I’m participating in Kat & Meredith’s August Moon series of prompts, and today’s is
Have you developed new yearnings so far this year? Let go of old ones?
- Fertility. The clock is ticking, and I am getting older.I think that all of our friends are pregnant at this point in time, and almost all of them are set to deliver within the next couple of months. It’s difficult to swallow as I want to count myself among that number, and I am not. I know that why we are not pregnant is a failing of my body. I am yearning, though, for healing and deliverance. I think that we might be heading in the right direction, though, with the changes in my life. Hopefully a lessening of the stress and a greater attention to care for myself will yield some results in the next few months.

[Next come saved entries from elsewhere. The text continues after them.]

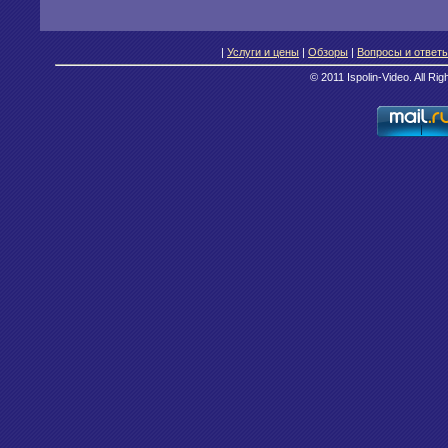
|
Услуги и цены
|
Обзоры
|
Вопросы и ответ
© 2011 Ispolin-Video. All Ri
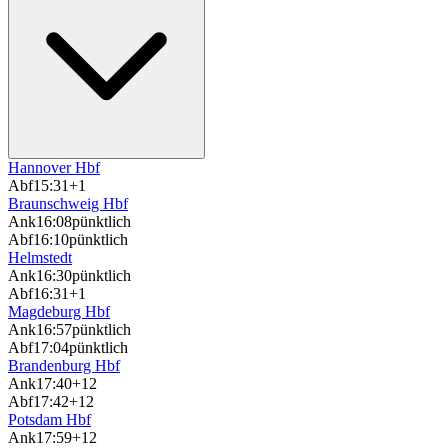
Hannover Hbf
Abf
15:31
+1
Braunschweig Hbf
Ank
16:08
pünktlich
Abf
16:10
pünktlich
Helmstedt
Ank
16:30
pünktlich
Abf
16:31
+1
Magdeburg Hbf
Ank
16:57
pünktlich
Abf
17:04
pünktlich
Brandenburg Hbf
Ank
17:40
+12
Abf
17:42
+12
Potsdam Hbf
Ank
17:59
+12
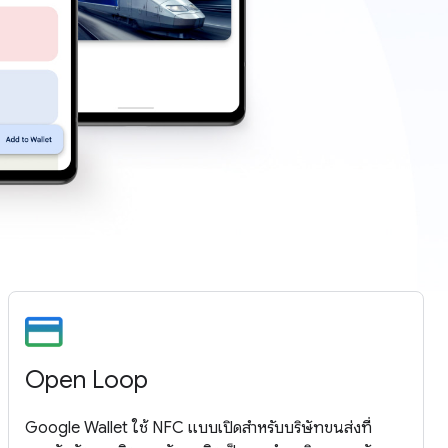
Open Loop
Google Wallet ใช้ NFC แบบเปิดสำหรับบริษัทขนส่งที่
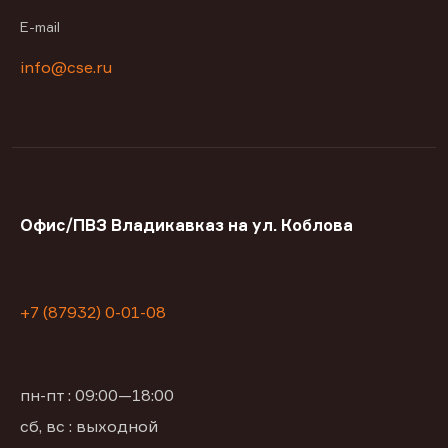
E-mail
info@cse.ru
Офис/ПВЗ Владикавказ на ул. Коблова
+7 (87932) 0-01-08
пн-пт : 09:00—18:00
сб, вс : выходной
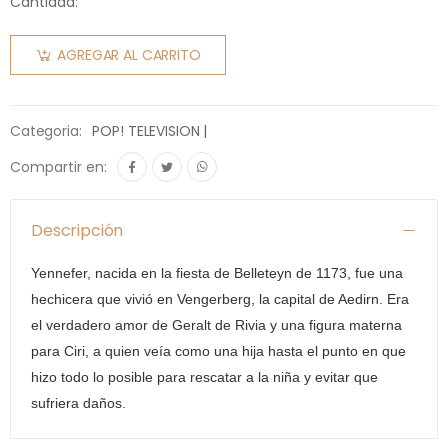
Cantidad:
AGREGAR AL CARRITO
Categoria:
POP! TELEVISION |
Compartir en:
Descripción
Yennefer, nacida en la fiesta de Belleteyn de 1173, fue una
hechicera que vivió en Vengerberg, la capital de Aedirn. Era
el verdadero amor de Geralt de Rivia y una figura materna
para Ciri, a quien veía como una hija hasta el punto en que
hizo todo lo posible para rescatar a la niña y evitar que
sufriera daños.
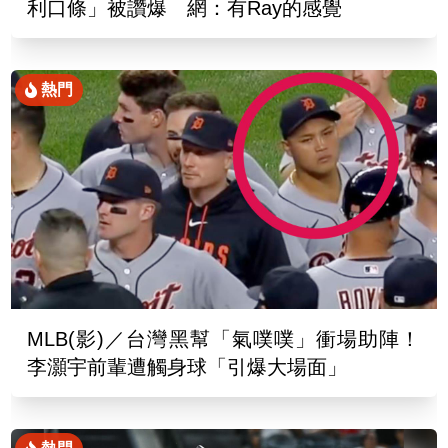
利口條」被讚爆 網：有Ray的感覺
熱門
MLB(影)／台灣黑幫「氣噗噗」衝場助陣！
李灝宇前輩遭觸身球「引爆大場面」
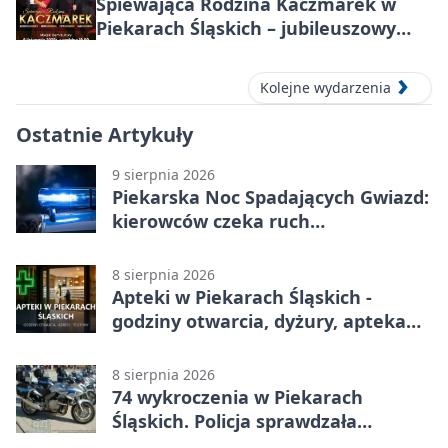
Śpiewająca Rodzina Kaczmarek w
Piekarach Śląskich – jubileuszowy
koncert w MDK
Kolejne wydarzenia
Ostatnie Artykuły
9 sierpnia 2026
Piekarska Noc Spadających Gwiazd:
kierowców czeka ruch
jednokierunkowy
8 sierpnia 2026
Apteki w Piekarach Śląskich -
godziny otwarcia, dyżury, apteka
całodobowa
8 sierpnia 2026
74 wykroczenia w Piekarach
Śląskich. Policja sprawdzała
prędkość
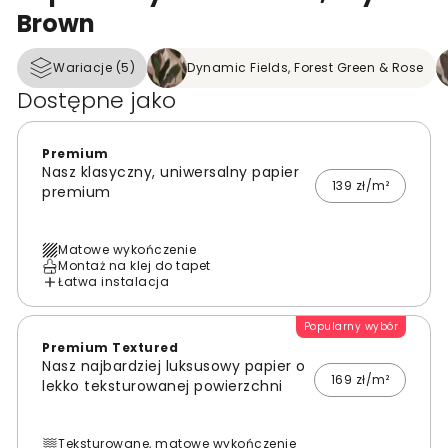
Brown
Wariacje (5)
Dynamic Fields, Forest Green & Rose
Dostępne jako
Premium
Nasz klasyczny, uniwersalny papier
139 zł/m²
premium
Matowe wykończenie
Montaż na klej do tapet
Łatwa instalacja
Popularny wybór
Premium Textured
Nasz najbardziej luksusowy papier o
169 zł/m²
lekko teksturowanej powierzchni
Teksturowane, matowe wykończenie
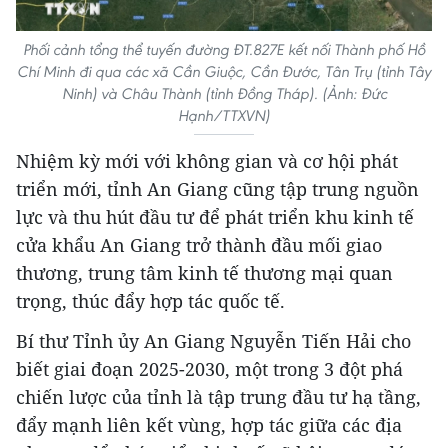
Phối cảnh tổng thể tuyến đường ĐT.827E kết nối Thành phố Hồ
Chí Minh đi qua các xã Cần Giuộc, Cần Đước, Tân Trụ (tỉnh Tây
Ninh) và Châu Thành (tỉnh Đồng Tháp). (Ảnh: Đức
Hạnh/TTXVN)
Nhiệm kỳ mới với không gian và cơ hội phát
triển mới, tỉnh An Giang cũng tập trung nguồn
lực và thu hút đầu tư để phát triển khu kinh tế
cửa khẩu An Giang trở thành đầu mối giao
thương, trung tâm kinh tế thương mại quan
trọng, thúc đẩy hợp tác quốc tế.
Bí thư Tỉnh ủy An Giang Nguyễn Tiến Hải cho
biết giai đoạn 2025-2030, một trong 3 đột phá
chiến lược của tỉnh là tập trung đầu tư hạ tầng,
đẩy mạnh liên kết vùng, hợp tác giữa các địa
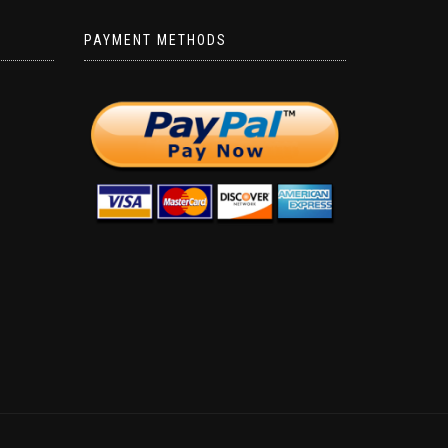
PAYMENT METHODS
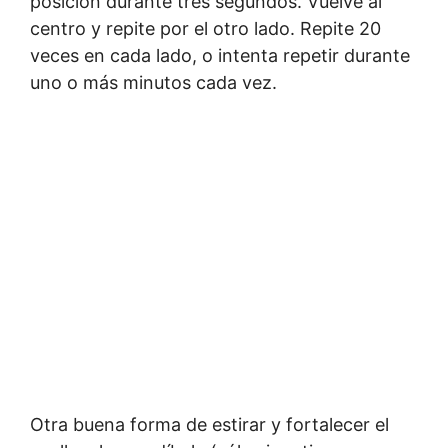
posición durante tres segundos. Vuelve al
centro y repite por el otro lado. Repite 20
veces en cada lado, o intenta repetir durante
uno o más minutos cada vez.
Otra buena forma de estirar y fortalecer el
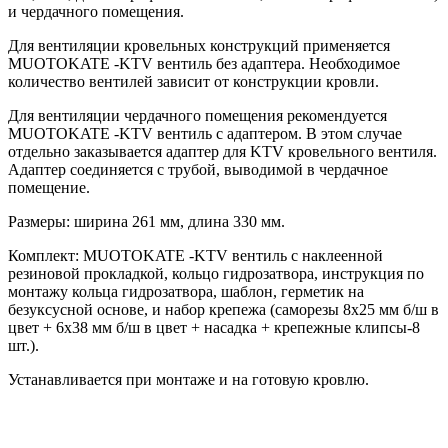
и чердачного помещения.
Для вентиляции кровельных конструкций применяется
MUOTOKATE -KTV вентиль без адаптера. Необходимое
количество вентилей зависит от конструкции кровли.
Для вентиляции чердачного помещения рекомендуется
MUOTOKATE -KTV вентиль с адаптером. В этом случае
отдельно заказывается адаптер для KTV кровельного вентиля.
Адаптер соединяется с трубой, выводимой в чердачное
помещение.
Размеры: ширина 261 мм, длина 330 мм.
Комплект: MUOTOKATE -KTV вентиль с наклеенной
резиновой прокладкой, кольцо гидрозатвора, инструкция по
монтажу кольца гидрозатвора, шаблон, герметик на
безуксусной основе, и набор крепежа (саморезы 8x25 мм б/ш в
цвет + 6х38 мм б/ш в цвет + насадка + крепежные клипсы-8
шт.).
Устанавливается при монтаже и на готовую кровлю.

- Meaningful work. Now perhaps more than ever, I yearn for work that makes my heart happy, that makes me feel like I’m making a difference in the lives of others. I think that’s part of why I haven’t been so upset about what has happened in the last few days: I knew I wasn’t doing work that mattered, that wasn’t truly changing lives. Sure it had the potential to do that, but it wasn’t. And I think that what is on the table for me has the possibility of getting me to that point. But my soul is crying out for something that matters.
- Connection. I think I’m working on this 😉
Those are the big ones for me. I’m not sure that I’ve let go of any of the yearnings I have. I’m pretty good at evaluating myself, taking my pulse and figuring out what I need and want. Right now, these are the biggies for me. These things fall into place, and I’m golden.
How about you? What are your yearnings?